[Date Prev][Date Next][Thread Prev][Thread Next][Date Index][Thread Index]

[HTCondor-users] Advertised Memory of an execute point running in Apptainer.



Hi all,

We try to run an HTCondor execute point (master, startd) in an apptainer container within a SLURM job. HTCondor starts and is able to run jobs. However, the advertised memory is always the memory of the host system or when I limit the memory via apptainer (apptainer run --memory ....). I tried setting the "Memory" class-ad in the config of the execute point, but it has no effect. I also tried it withMemory = "foo". The execute point still advertises the memory of the host system and accepted jobs. The start of the job failed because it tried to evaluate Memory="foo" and complained that it is no integer.

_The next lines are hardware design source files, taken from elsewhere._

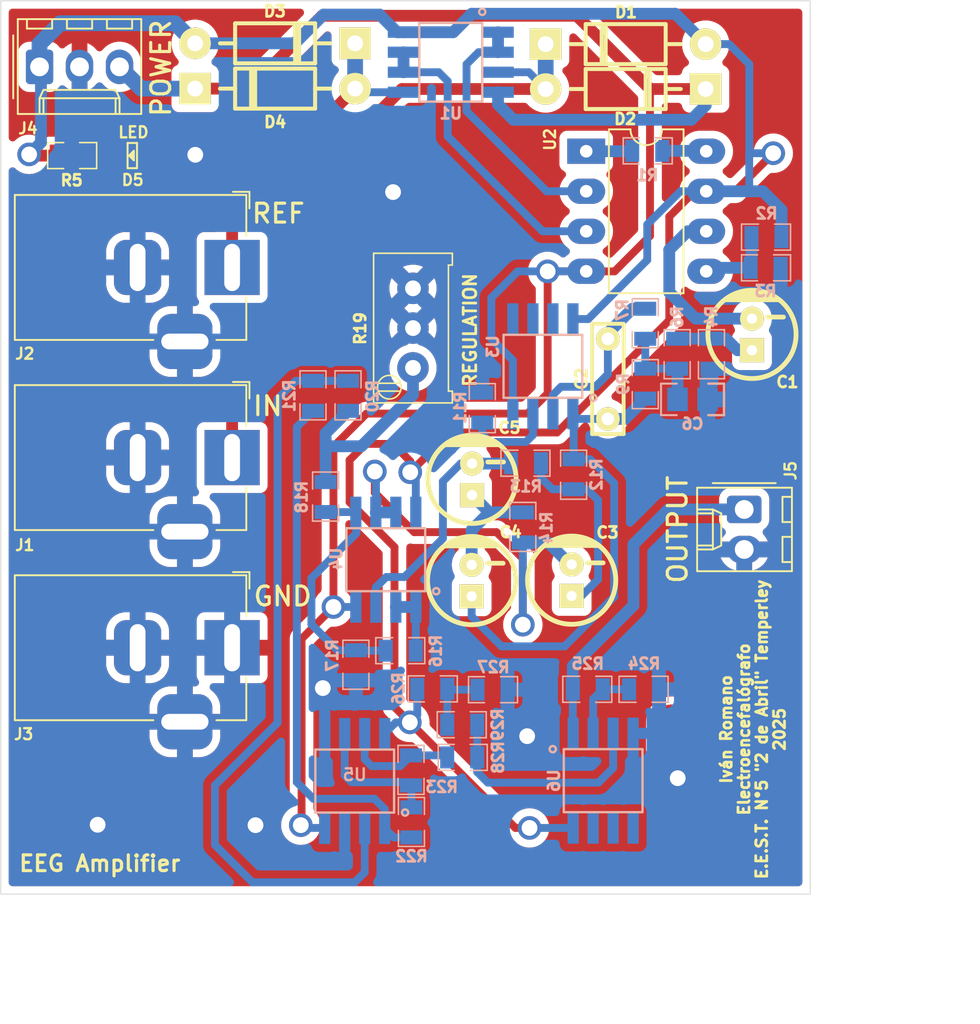
<source format=kicad_pcb>
(kicad_pcb
	(version 20240108)
	(generator "pcbnew")
	(generator_version "8.0")
	(general
		(thickness 1.6)
		(legacy_teardrops no)
	)
	(paper "A4")
	(title_block
		(title "Amplificador Electroencefalograma")
		(date "13-06-25")
		(rev "v3,.0")
		(company "E.E.S.T. N°5 \"2 de Abril\" Temperley")
		(comment 1 "Autor: Iván Romano")
		(comment 2 "Curso: 7mo 6ta")
		(comment 3 "Grupo: 2")
	)
	(layers
		(0 "F.Cu" signal)
		(31 "B.Cu" signal)
		(32 "B.Adhes" user "B.Adhesive")
		(33 "F.Adhes" user "F.Adhesive")
		(34 "B.Paste" user)
		(35 "F.Paste" user)
		(36 "B.SilkS" user "B.Silkscreen")
		(37 "F.SilkS" user "F.Silkscreen")
		(38 "B.Mask" user)
		(39 "F.Mask" user)
		(40 "Dwgs.User" user "User.Drawings")
		(41 "Cmts.User" user "User.Comments")
		(42 "Eco1.User" user "User.Eco1")
		(43 "Eco2.User" user "User.Eco2")
		(44 "Edge.Cuts" user)
		(45 "Margin" user)
		(46 "B.CrtYd" user "B.Courtyard")
		(47 "F.CrtYd" user "F.Courtyard")
		(48 "B.Fab" user)
		(49 "F.Fab" user)
		(50 "User.1" user)
		(51 "User.2" user)
		(52 "User.3" user)
		(53 "User.4" user)
		(54 "User.5" user)
		(55 "User.6" user)
		(56 "User.7" user)
		(57 "User.8" user)
		(58 "User.9" user)
	)
	(setup
		(pad_to_mask_clearance 0)
		(allow_soldermask_bridges_in_footprints no)
		(pcbplotparams
			(layerselection 0x00010fc_ffffffff)
			(plot_on_all_layers_selection 0x0000000_00000000)
			(disableapertmacros no)
			(usegerberextensions no)
			(usegerberattributes yes)
			(usegerberadvancedattributes yes)
			(creategerberjobfile yes)
			(dashed_line_dash_ratio 12.000000)
			(dashed_line_gap_ratio 3.000000)
			(svgprecision 4)
			(plotframeref no)
			(viasonmask no)
			(mode 1)
			(useauxorigin no)
			(hpglpennumber 1)
			(hpglpenspeed 20)
			(hpglpendiameter 15.000000)
			(pdf_front_fp_property_popups yes)
			(pdf_back_fp_property_popups yes)
			(dxfpolygonmode yes)
			(dxfimperialunits yes)
			(dxfusepcbnewfont yes)
			(psnegative no)
			(psa4output no)
			(plotreference yes)
			(plotvalue yes)
			(plotfptext yes)
			(plotinvisibletext no)
			(sketchpadsonfab no)
			(subtractmaskfromsilk no)
			(outputformat 1)
			(mirror no)
			(drillshape 1)
			(scaleselection 1)
			(outputdirectory "")
		)
	)
	(net 0 "")
	(net 1 "Net-(C1-Pad1)")
	(net 2 "/AD620_OUT")
	(net 3 "/Filters_OUT")
	(net 4 "Net-(U3-IN1-)")
	(net 5 "Net-(C3-Pad1)")
	(net 6 "Net-(U4-IN2-)")
	(net 7 "Net-(C4-Pad2)")
	(net 8 "Net-(U4-IN1+)")
	(net 9 "Net-(C6-Pad1)")
	(net 10 "GND")
	(net 11 "-5V")
	(net 12 "+5V")
	(net 13 "/INPUT")
	(net 14 "/REF")
	(net 15 "/OUTPUT")
	(net 16 "Net-(R1-Pad2)")
	(net 17 "Net-(R1-Pad1)")
	(net 18 "/AD620_Ref")
	(net 19 "Net-(U3-IN1+)")
	(net 20 "Net-(U4-IN1-)")
	(net 21 "/NotchFilter_OUT")
	(net 22 "Net-(R18-Pad2)")
	(net 23 "Net-(U5-IN1-)")
	(net 24 "Net-(U5-Out1)")
	(net 25 "Net-(U5-IN2-)")
	(net 26 "Net-(U6-IN1-)")
	(net 27 "/Offset_Ref")
	(net 28 "Net-(U6-IN1+)")
	(net 29 "/Amp_OUT")
	(net 30 "/IN-")
	(net 31 "/IN+")
	(net 32 "unconnected-(U3-IN2--Pad6)")
	(net 33 "unconnected-(U3-IN2+-Pad5)")
	(net 34 "unconnected-(U3-Out2-Pad7)")
	(net 35 "unconnected-(U6-IN2--Pad6)")
	(net 36 "unconnected-(U6-IN2+-Pad5)")
	(net 37 "unconnected-(U6-Out2-Pad7)")
	(net 38 "Net-(D5-A)")
	(footprint "Logo Romano:Potenciometer_Trimpot" (layer "F.Cu") (at 154.065 89.6075 90))
	(footprint "Connector_BarrelJack:BarrelJack_Horizontal" (layer "F.Cu") (at 142.58 85.7575))
	(footprint "Connector_BarrelJack:BarrelJack_Horizontal" (layer "F.Cu") (at 142.58 97.82625))
	(footprint "EESTN5:R_0805" (layer "F.Cu") (at 132.39 78.6575))
	(footprint "Connector_Molex:Molex_KK-254_AE-6410-03A_1x03_P2.54mm_Vertical" (layer "F.Cu") (at 130.35 73.0275))
	(footprint "EESTN5:CAP_ELEC_5x11mm" (layer "F.Cu") (at 175.59 90.0075))
	(footprint "EESTN5:CAP_ELEC_5x11mm" (layer "F.Cu") (at 164.14 105.6075))
	(footprint "EESTN5:CAP_ELEC_5x11mm" (layer "F.Cu") (at 157.79 105.6325))
	(footprint "EESTN5:DO-41" (layer "F.Cu") (at 145.30997 74.40696 180))
	(footprint "EESTN5:DO-41" (layer "F.Cu") (at 167.57 71.5825 180))
	(footprint "EESTN5:Led_0805" (layer "F.Cu") (at 136.24 78.6575 180))
	(footprint "EESTN5:CAP_ELEC_5x11mm" (layer "F.Cu") (at 157.815 99.2075))
	(footprint "Connector_BarrelJack:BarrelJack_Horizontal" (layer "F.Cu") (at 142.58 109.895))
	(footprint "EESTN5:CAP_0.2" (layer "F.Cu") (at 166.44 92.8325 90))
	(footprint "Logo Romano:Logo_Romano" (layer "F.Cu") (at 170.85 114.85 90))
	(footprint "Connector_Molex:Molex_KK-254_AE-6410-02A_1x02_P2.54mm_Vertical" (layer "F.Cu") (at 175.0974 101.1175 -90))
	(footprint "EESTN5:DO-41" (layer "F.Cu") (at 167.57 74.4325))
	(footprint "EESTN5:DO-41" (layer "F.Cu") (at 145.30997 71.5325))
	(footprint "EESTN5:DIP-8" (layer "F.Cu") (at 165.065 78.3825))
	(footprint "EESTN5:R_0805" (layer "B.Cu") (at 161.04 102.2575 90))
	(footprint "EESTN5:R_0805" (layer "B.Cu") (at 153.94 117.68 90))
	(footprint "EESTN5:R_0805" (layer "B.Cu") (at 168.815 89.3325 90))
	(footprint "EESTN5:R_0805" (layer "B.Cu") (at 153.29 110.0825 180))
	(footprint "EESTN5:R_0805" (layer "B.Cu") (at 153.965 120.9825 90))
	(footprint "EESTN5:R_0805" (layer "B.Cu") (at 157.19 114.7825 180))
	(footprint "EESTN5:R_0805" (layer "B.Cu") (at 168.815 93.1325 -90))
	(footprint "EESTN5:R_0805" (layer "B.Cu") (at 165.165 112.5325 180))
	(footprint "EESTN5:R_0805" (layer "B.Cu") (at 149.94 93.9075 90))
	(footprint "EESTN5:SSOP-8" (layer "B.Cu") (at 156.465 72.7325 -90))
	(footprint "EESTN5:SSOP-8" (layer "B.Cu") (at 152.34 104.3075 180))
	(footprint "EESTN5:SSOP-8" (layer "B.Cu") (at 162.315 92.0325 180))
	(footprint "EESTN5:R_0805" (layer "B.Cu") (at 157.19 116.8575))
	(footprint "EESTN5:R_0805" (layer "B.Cu") (at 159.115 112.5575))
	(footprint "EESTN5:R_0805" (layer "B.Cu") (at 168.94 78.3575))
	(footprint "EESTN5:R_0805" (layer "B.Cu") (at 148.515 100.3325 90))
	(footprint "EESTN5:R_0805" (layer "B.Cu") (at 176.515 83.8325 180))
	(footprint "EESTN5:SSOP-8" (layer "B.Cu") (at 150.365 118.3575 180))
	(footprint "EESTN5:R_0805" (layer "B.Cu") (at 147.715 93.9075 90))
	(footprint "EESTN5:R_0805" (layer "B.Cu") (at 155.29 112.5075))
	(footprint "EESTN5:R_0805" (layer "B.Cu") (at 150.44 111.0075 90))
	(footprint "EESTN5:R_0805" (layer "B.Cu") (at 158.465 94.6575 -90))
	(footprint "EESTN5:R_0805" (layer "B.Cu") (at 170.84 91.2325 -90))
	(footprint "EESTN5:R_0805" (layer "B.Cu") (at 168.74 112.5325 180))
	(footprint "EESTN5:R_0805" (layer "B.Cu") (at 173.015 91.2325 -90))
	(footprint "EESTN5:R_0805" (layer "B.Cu") (at 161.24 98.1825 180))
	(footprint "EESTN5:R_0805" (layer "B.Cu") (at 164.265 98.8825 -90))
	(footprint "EESTN5:R_0805" (layer "B.Cu") (at 176.4515 85.7825))
	(footprint "EESTN5:SSOP-8" (layer "B.Cu") (at 166.14 118.3325))
	(footprint "EESTN5:C_0805" (layer "B.Cu") (at 171.815 94.1325 180))
	(gr_rect
		(start 127.89 68.8325)
		(end 179.29 125.5325)
		(stroke
			(width 0.05)
			(type default)
		)
		(fill none)
		(layer "Edge.Cuts")
		(uuid "5b7a92b0-d8cb-4b4e-b2c1-a14a01686af9")
	)
	(gr_text "Iván Romano\nElectroencefalógrafo\nE.E.S.T. N°5 {dblquote}2 de Abril{dblquote} Temperley\n2025"
		(at 177.75 115.075 90)
		(layer "F.SilkS")
		(uuid "1b33e31a-1c75-4ad2-a856-f5e5bcc0653b")
		(effects
			(font
				(size 0.7 0.7)
				(thickness 0.175)
				(bold yes)
			)
			(justify bottom)
		)
	)
	(gr_text "EEG Amplifier"
		(at 128.95 124.175 0)
		(layer "F.SilkS")
		(uuid "3667ecee-cba5-4e3d-871c-e5ba3a80f9a4")
		(effects
			(font
				(size 1 1)
				(thickness 0.2)
				(bold yes)
			)
			(justify left bottom)
		)
	)
	(dimension
		(type aligned)
		(layer "Dwgs.User")
		(uuid "a2f0a3f0-5f59-48f6-b723-ba139ceb2b94")
		(pts
			(xy 179.29 125.5325) (xy 127.89 125.5325)
		)
		(height -7.625)
		(gr_text "51,4000 mm"
			(at 153.59 132.0075 0)
			(layer "Dwgs.User")
			(uuid "a2f0a3f0-5f59-48f6-b723-ba139ceb2b94")
			(effects
				(font
					(size 1 1)
					(thickness 0.15)
				)
			)
		)
		(format
			(prefix "")
			(suffix "")
			(units 3)
			(units_format 1)
			(precision 4)
		)
		(style
			(thickness 0.1)
			(arrow_length 1.27)
			(text_position_mode 0)
			(extension_height 0.58642)
			(extension_offset 0.5) keep_text_aligned)
	)
	(dimension
		(type aligned)
		(layer "Dwgs.User")
		(uuid "e1c4344b-36c5-47a6-a892-6f80b5e542ee")
		(pts
			(xy 179.29 68.8325) (xy 179.29 125.5325)
		)
		(height -7)
		(gr_text "56,7000 mm"
			(at 185.14 97.1825 90)
			(layer "Dwgs.User")
			(uuid "e1c4344b-36c5-47a6-a892-6f80b5e542ee")
			(effects
				(font
					(size 1 1)
					(thickness 0.15)
				)
			)
		)
		(format
			(prefix "")
			(suffix "")
			(units 3)
			(units_format 1)
			(precision 4)
		)
		(style
			(thickness 0.1)
			(arrow_length 1.27)
			(text_position_mode 0)
			(extension_height 0.58642)
			(extension_offset 0.5) keep_text_aligned)
	)
	(segment
		(start 173.9375 90.28)
		(end 173.015 90.28)
		(width 0.75)
		(layer "B.Cu")
		(net 1)
		(uuid "26b26d2a-304d-4bc3-9fa0-b38ff2bd6a58")
	)
	(segment
		(start 174.665 91.0075)
		(end 173.9375 90.28)
		(width 0.75)
		(layer "B.Cu")
		(net 1)
		(uuid "7780adb2-72dd-4396-a66c-1afb5a7a9c0c")
	)
	(segment
		(start 175.59 91.0075)
		(end 174.665 91.0075)
		(width 0.75)
		(layer "B.Cu")
		(net 1)
		(uuid "acee4776-61f0-4b72-9479-d4dde29f2ca3")
	)
	(segment
		(start 173.015 90.28)
		(end 170.84 90.28)
		(width 0.75)
		(layer "B.Cu")
		(net 1)
		(uuid "f2364eab-96fa-4ebd-a048-ee0326cc8185")
	)
	(segment
		(start 170.34 84.6325)
		(end 171.51 83.4625)
		(width 0.75)
		(layer "B.Cu")
		(net 2)
		(uuid "1bb7cf0b-9871-43d2-9224-2757f5555e2a")
	)
	(segment
		(start 171.51 83.4625)
		(end 172.685 83.4625)
		(width 0.75)
		(layer "B.Cu")
		(net 2)
		(uuid "6a9cd95b-b03c-4696-a282-2240d9d91c07")
	)
	(segment
		(start 172.015 89.0075)
		(end 170.34 87.3325)
		(width 0.75)
		(layer "B.Cu")
		(net 2)
		(uuid "b6f986cd-37b7-419e-8255-d7bf732cbf8a")
	)
	(segment
		(start 175.59 89.0075)
		(end 172.015 89.0075)
		(width 0.75)
		(layer "B.Cu")
		(net 2)
		(uuid "d65d02a8-5e81-4e9a-99ce-f89571494a05")
	)
	(segment
		(start 170.34 87.3325)
		(end 170.34 84.6325)
		(width 0.75)
		(layer "B.Cu")
		(net 2)
		(uuid "da5f824a-6272-463f-8133-3886222f62e2")
	)
	(segment
		(start 164.265 95.0775)
		(end 164.22 95.0325)
		(width 0.5)
		(layer "B.Cu")
		(net 3)
		(uuid "205e5393-cf79-47e7-a111-ccab48e89e4d")
	)
	(segment
		(start 164.56 95.3725)
		(end 164.22 95.0325)
		(width 0.5)
		(layer "B.Cu")
		(net 3)
		(uuid "2ae02381-0aea-45b8-931d-c036d8c74c1b")
	)
	(segment
		(start 163.69 109.8075)
		(end 166.84 106.6575)
		(width 0.5)
		(layer "B.Cu")
		(net 3)
		(uuid "339aa881-5fe2-4268-8ed9-43ea114bcb4c")
	)
	(segment
		(start 166.44 95.3725)
		(end 164.56 95.3725)
		(width 0.5)
		(layer "B.Cu")
		(net 3)
		(uuid "36b75180-19c6-4cd1-94f7-71e1ca80f475")
	)
	(segment
		(start 166.44 95.3725)
		(end 167.5275 95.3725)
		(width 0.75)
		(layer "B.Cu")
		(net 3)
		(uuid "49883108-13f6-48a8-bc79-8a103be90ba0")
	)
	(segment
		(start 166.84 99.4575)
		(end 165.3125 97.93)
		(width 0.5)
		(layer "B.Cu")
		(net 3)
		(uuid "73bcfad9-9270-4383-a6c6-fc0be0a2ad4f")
	)
	(segment
		(start 167.5275 95.3725)
		(end 168.815 94.085)
		(width 0.75)
		(layer "B.Cu")
		(net 3)
		(uuid "77792622-ccdb-4809-9d3b-0443a84428e9")
	)
	(segment
		(start 166.84 106.6575)
		(end 166.84 99.4575)
		(width 0.5)
		(layer "B.Cu")
		(net 3)
		(uuid "896ab491-92d6-456f-8972-a22471625f6f")
	)
	(segment
		(start 157.79 106.6325)
		(end 157.79 107.9075)
		(width 0.5)
		(layer "B.Cu")
		(net 3)
		(uuid "8c4b9f84-ce8d-4676-9d9c-9b6198b6cc1b")
	)
	(segment
		(start 164.265 97.93)
		(end 164.265 95.0775)
		(width 0.5)
		(layer "B.Cu")
		(net 3)
		(uuid "95b9282f-b9c4-4616-b9a5-7b01dce0e79d")
	)
	(segment
		(start 165.3125 97.93)
		(end 164.265 97.93)
		(width 0.5)
		(layer "B.Cu")
		(net 3)
		(uuid "b8a92197-7ebf-4ed1-89d5-920eb945b677")
	)
	(segment
		(start 159.69 109.8075)
		(end 163.69 109.8075)
		(width 0.5)
		(layer "B.Cu")
		(net 3)
		(uuid "de92bf9d-6fc3-4b96-ba7d-01646142a997")
	)
	(segment
		(start 157.79 107.9075)
		(end 159.69 109.8075)
		(width 0.5)
		(layer "B.Cu")
		(net 3)
		(uuid "e79a01a7-f7d3-4739-ae36-12b55265b0da")
	)
	(segment
		(start 166.44 90.2925)
		(end 166.44 89.9325)
		(width 0.75)
		(layer "B.Cu")
		(net 4)
		(uuid "02724617-17bd-48a1-8ae6-b5fa323b4e1c")
	)
	(segment
		(start 162.95 95.0325)
		(end 162.95 93.8475)
		(width 0.5)
		(layer "B.Cu")
		(net 4)
		(uuid "18620f53-8eb3-4427-8857-eb0a5f26f1d6")
	)
	(segment
		(start 166.44 92.5325)
		(end 166.44 90.2925)
		(width 0.5)
		(layer "B.Cu")
		(net 4)
		(uuid "58a930b3-5606-4ae2-be1c-4624bee129ca")
	)
	(segment
		(start 166.44 89.9325)
		(end 167.9925 88.38)
		(width 0.75)
		(layer "B.Cu")
		(net 4)
		(uuid "62dc9638-66c7-473a-a1ce-7c133dc54a8a")
	)
	(segment
		(start 162.95 93.8475)
		(end 163.465 93.3325)
		(width 0.5)
		(layer "B.Cu")
		(net 4)
		(uuid "b106b208-2c7b-4758-87d2-3515362c3df8")
	)
	(segment
		(start 165.64 93.3325)
		(end 166.44 92.5325)
		(width 0.5)
		(layer "B.Cu")
		(net 4)
		(uuid "d617a9af-9aef-4692-aa16-367cb49debda")
	)
	(segment
		(start 167.9925 88.38)
		(end 168.815 88.38)
		(width 0.75)
		(layer "B.Cu")
		(net 4)
		(uuid "eef69905-7c0e-4bd7-80ed-11a1dd8e7ee6")
	)
	(segment
		(start 163.465 93.3325)
		(end 165.64 93.3325)
		(width 0.5)
		(layer "B.Cu")
		(net 4)
		(uuid "f2ba0e88-2b53-4751-a1e2-6b31ad08087c")
	)
	(segment
		(start 162.9175 99.835)
		(end 162.1925 99.11)
		(width 0.5)
		(layer "B.Cu")
		(net 5)
		(uuid "03b74001-64fc-4537-a949-e370598956b2")
	)
	(segment
		(start 165.815 105.5575)
		(end 165.815 100.5325)
		(width 0.5)
		(layer "B.Cu")
		(net 5)
		(uuid "07eb0a9d-6038-48a3-a4a4-cb2dcbebf0de")
	)
	(segment
		(start 164.265 99.835)
		(end 162.9175 99.835)
		(width 0.5)
		(layer "B.Cu")
		(net 5)
		(uuid "201fbf80-a602-499c-bedd-4a6e33f43614")
	)
	(segment
		(start 164.14 106.6075)
		(end 164.765 106.6075)
		(width 0.5)
		(layer "B.Cu")
		(net 5)
		(uuid "2d399b4e-eb67-4209-a374-d49507d97302")
	)
	(segment
		(start 165.815 100.5325)
		(end 165.1175 99.835)
		(width 0.5)
		(layer "B.Cu")
		(net 5)
		(uuid "495149e6-6f5f-4e68-8b98-545c629da185")
	)
	(segment
		(start 165.1175 
... [200352 chars truncated]
</source>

Do I need to set something?
The Slurm WN is a Rockylinux 9.5. I tried HTCondor versions 23.10.18 and 24.0.5. The Slurm cluster sund the cgroup v2 plugin slurmstepd.
Could it be a problem with how the groups are set up?
The memory limit of the job itself is set to what the job requests:

cat /sys/fs/cgroup/system.slice/slurmstepd.scope/job_3679/memory.max
536870912000

But the process of HTCondor runs in a sub-cgroup where the limit is set to max

cat /sys/fs/cgroup/system.slice/slurmstepd.scope/job_3679/step_batch/user/task_0/memory.max
max

Best regards,

Matthias